I get the feeling that you've got a mismatch between your market's expectations and what you're providing -- they seem to think of your service as an authoring tool that gives them rights to the generated results, whereas -- as I understand it -- you see yourselves as a service provider that retains full rights. Given how low your price points are, I wonder if this experience might suggest a change in direction; for example, a more expensive tier that allows a client to repackage content for distribution.
Finally, I'm going to risk being a bit stentorian here and say that ethics in business is a one-way street; it puts a lot of demands (quite rightly) on us, but doesn't help when someone acts unethically and even unlawfully towards us. When it happens -- and it will happen, repeatedly -- you have to put aside any moral indignation and just focus on turning the situation to whatever advantage you can wrest from it.
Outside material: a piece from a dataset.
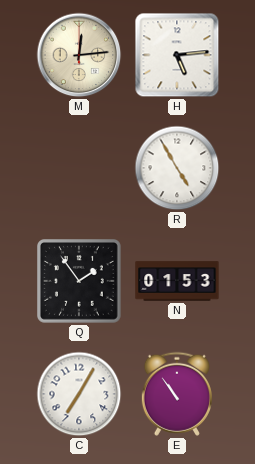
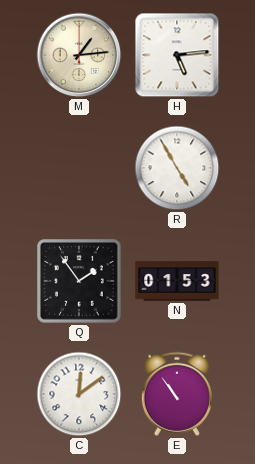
M: 12:14 -> 1:14
C: 7:05 -> 12:09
In this case, what's your BATNA -- your "best alternative to negotiated agreement?" If, for example, your clients, their reporters, and AJ all ignore you, what is your best option? What course of action protects your rights without damaging your prospects and incurring needless costs? That becomes your new baseline and, combined with the other players' BATNAs, becomes the context in which you try to build negotiations.
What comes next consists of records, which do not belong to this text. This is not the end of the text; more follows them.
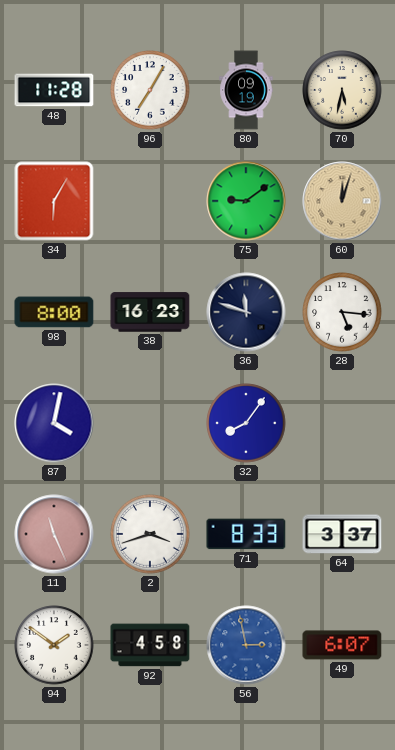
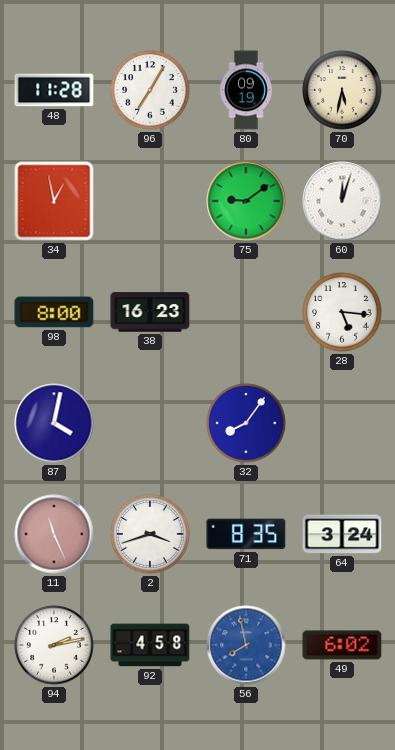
34: 6:05 -> 12:58
60 dial: champagne -> white
36: 11:48 -> none
71: 8:33 -> 8:35
64: 3:37 -> 3:24
94: 1:51 -> 2:13
56: 2:58 -> 7:58
49: 6:07 -> 6:02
Now that you've knocked on the door of legal with a DCMA request, you need to have an escalation path. My experience is that legal action is generally used to force negotiations, not end them, and a DCMA request is actually a pretty canny way of starting the process since it's short of actually filing a lawsuit. But if this doesn't lead to getting everyone in a room to discuss options, then you'll need to determine whether you have to escalate or break off. Difficult problem, really.